• **SOURCE**
----

If we connect with the command to avoid all transcendent
judgments of pure reason, the command (which apparently conflicts
with it) to proceed to concepts that lie beyond the field of its
immanent (empirical) use, we discover that both can subsist
together, but only at the boundary of all lawful use of reason. For this
boundary belongs as well to the field of experience, as to that of the
creations of thought, and we are thereby taught, as well, how these
so remarkable ideas serve merely for marking the bounds of human
reason. On the one hand they give warning not boundlessly to
extend cognition of experience, as if nothing but world
40
remained
for us to cognise, and yet, on the other hand, not to transgress the
bounds of experience, and to think of judging about things beyond
them, as things in themselves.

But we stop at this boundary if we limit our judgment merely to
the relation which the world may have to a Being whose very
concept lies beyond all the knowledge which we can attain within the
world. For we then do not attribute to the Supreme Being any of the
properties in themselves, by which we represent objects of
experience, and thereby avoid dogmatic anthropomorphism; but we
attribute them to his relation to the world, and allow ourselves a
symbolical anthropomorphism, which in fact concerns language only,
and not the object itself.
If I say that we are compelled to consider the world, as if it
were the work of a Supreme Understanding and Will, I really say
nothing more, than that a watch, a ship, a regiment, bears the same
relation to the watchmaker, the shipbuilder, the commanding officer,
as the world of sense (or whatever constitutes the substratum of this
complex of appearances) does to the Unknown, which I do not
hereby cognise as it is in itself, but as it is for me or in relation to the
world, of which I am a part.
§ 58.  Such a cognition is one of analogy, and does not signify
(as is commonly understood) an imperfect similarity of two things,
but a perfect similarity of relations between two quite dissimilar
things.
41
By means of this analogy, however, there remains a
concept of the Supreme Being sufficiently determined for us, though
we have left out everything that could deter mine it absolutely or in
itself; for we determine it as regards the world and as regards
ourselves, and more do we not require. The attacks which Hume
makes upon those who would determine this concept absolutely, by
taking the materials for so doing from themselves and the world, do
not affect us; and he cannot object to us, that we have nothing left if
we give up the objective anthropomorphism of the concept of the
Supreme Being.

----

• **ROWS**
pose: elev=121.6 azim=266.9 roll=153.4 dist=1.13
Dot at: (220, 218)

----

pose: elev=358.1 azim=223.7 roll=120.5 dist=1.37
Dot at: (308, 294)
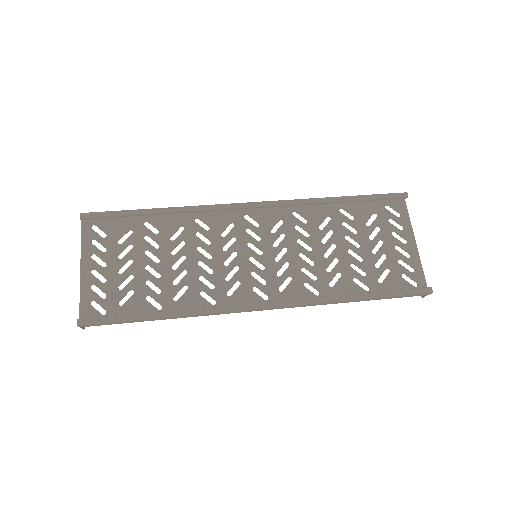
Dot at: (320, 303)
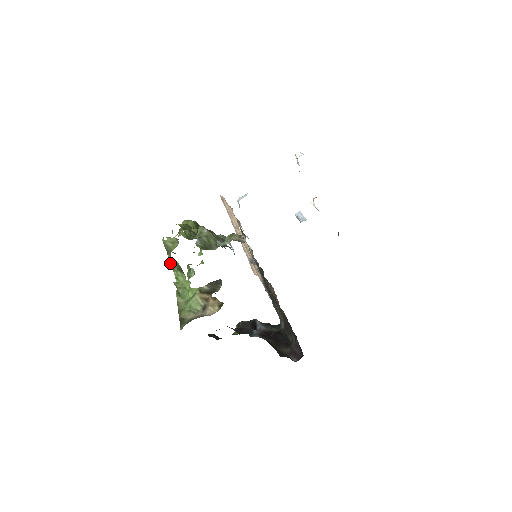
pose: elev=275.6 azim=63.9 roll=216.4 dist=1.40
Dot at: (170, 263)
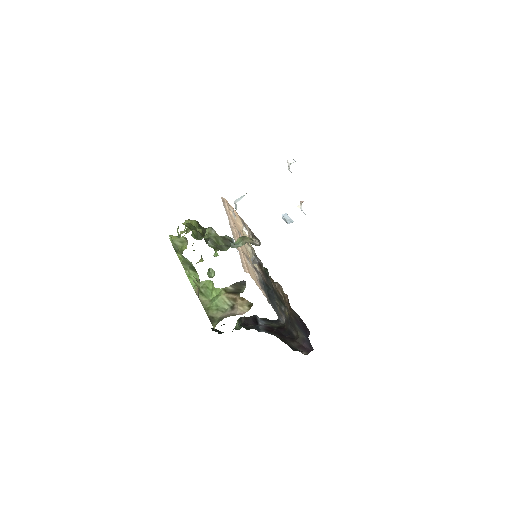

----

• **TO-DO LIST**
[A] List every made or organized thing that the passage on the bounds of reason sets in relation to its maker or leader, and pair each with that figure.
[B] Carry the passage on the bounds of reason further, starting after its final sentence.
The items that accompany the passage on the bounds of reason have no connection to it.

• **ANSWERS TO THE PROBLEMS**
[A] A watch and the watchmaker; a ship and the shipbuilder; a regiment and the commanding officer.

[B]
For let us assume at the outset (as Hume in his dialogues
makes Philo grant Cleanthes), as a necessary hypothesis, the

deistical concept of the First Being, in which this Being is thought by
the mere ontological predicates of substance, of cause, etc. This
must be done, because reason, actuated in the sensible world by
mere conditions, which are themselves always conditional, cannot
otherwise have any satisfaction, and it therefore can be done without
falling into anthropomorphism (which transfers predicates from the
world of sense to a Being quite distinct from the world), because
those predicates are mere categories, which, though they do not
give a determinate concept of God, yet give a concept not limited to
any conditions of sensibility. Thus nothing can prevent our
predicating of this Being a causality through reason with regard to
the world, and thus passing to theism, without being obliged to
attribute to God in himself this kind of reason, as a property inhering
in him. For as to the former, the only possible way of prosecuting the
use of reason (as regards all possible experience, in complete
harmony with itself) in the world of sense to the highest point, is to
assume a supreme reason as a cause of all the connexions in the
world. Such a principle must be quite advantageous to reason and
can hurt it nowhere in its application to nature. As to the latter,
reason is thereby not transferred as a property to the First Being in
himself, but only to his relation to the world of sense, and so
anthropomorphism is entirely avoided. For nothing is considered
here but the cause of the form of reason which is perceived
everywhere in the world, and reason is attributed to the Supreme
Being, so far as it contains the ground of this form of reason in the
world, but according to analogy only, that is, so far as this expression
shows merely the relation, which the Supreme Cause unknown to us
has to the world, in order to determine everything in it conformably to
reason in the highest degree. We are thereby kept from using reason
as an attribute for the purpose of conceiving God, but instead of
conceiving the world in such a manner as is necessary to have the
greatest possible use of reason according to principle. We thereby
acknowledge that the Supreme Being is quite inscrutable and even
unthinkable in any definite way as to what he is in himself. We are
thereby kept, on the one hand, from making a transcendent use of
the concepts which we have of reason as an efficient cause (by

means of the will), in order to determine the Divine Nature by
properties, which are only borrowed from human nature, and from
losing ourselves in gross and extravagant notions, and on the other
hand from deluging the contemplation of the world with
hyperphysical modes of explanation according to our notions of
human reason, which we transfer to God, and so losing for this
contemplation its proper application, according to which it should be
a rational study of mere nature, and not a presumptuous derivation
of its appearances from a Supreme Reason. The expression suited
to our feeble notions is, that we conceive the world as if it came, as
to its existence and internal plan, from a Supreme Reason, by which
notion we both cognise the constitution, which belongs to the world
itself, yet without pretending to determine the nature of its cause in
itself, and on the other hand, we transfer the ground of this
constitution (of the form of reason in the world) upon the relation of
the Supreme Cause to the world, without finding the world sufficient
by itself for that purpose.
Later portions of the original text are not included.